Impact of U.S. Containment Efforts: Truman's presidency saw the implementation of containment policies, like the Truman Doctrine, which aimed to stop the spread of communism. Long-term consequences included the U.S. commitment to international alliances, military interventions, and a significant increase in military spending, setting a precedent for future U.S. foreign policy.
International Developments (1940s-1950s): Key developments included the establishment of NATO, the Korean War, and the division of Germany. These events shifted U.S. foreign policy from isolationism to active involvement in global conflicts, positioning the U.S. as a leading power in international affairs.
Truman's Expansion of the New Deal: Truman expanded New Deal policies with the Fair Deal, aiming to continue social welfare programs and civil rights initiatives. His policies intended to address economic inequalities and prevent the post-WWI recession from reoccurring. However, the Fair Deal faced political opposition, limiting its effectiveness.
Race and Racism Post-WWII: Race and racism remained central to U.S. politics, with civil rights leaders advocating for change against significant opposition. Efforts by activists (like NAACP) sought justice but faced resistance from conservative factions. Issues of race reshaped political alignments, with Democrats embracing civil rights and Southern Democrats (Dixiecrats) opposing them.

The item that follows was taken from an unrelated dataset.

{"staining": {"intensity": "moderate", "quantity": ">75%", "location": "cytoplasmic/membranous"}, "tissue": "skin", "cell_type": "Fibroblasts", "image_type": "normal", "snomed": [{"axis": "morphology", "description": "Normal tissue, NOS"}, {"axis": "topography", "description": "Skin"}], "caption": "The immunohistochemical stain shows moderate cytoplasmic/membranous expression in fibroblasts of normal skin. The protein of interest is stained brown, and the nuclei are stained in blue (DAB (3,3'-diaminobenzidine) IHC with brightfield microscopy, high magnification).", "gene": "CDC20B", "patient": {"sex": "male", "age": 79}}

Second Red Scare: The Second Red Scare began post-WWII as fears of communist infiltration surged, fueled by events like the Soviet atom bomb and China's communist revolution. This led to anti-Communist sentiment impacting American politics through witch hunts (e.g., McCarthyism). Consequences included civil liberties violations, increased political polarization, and lasting societal fear of communism.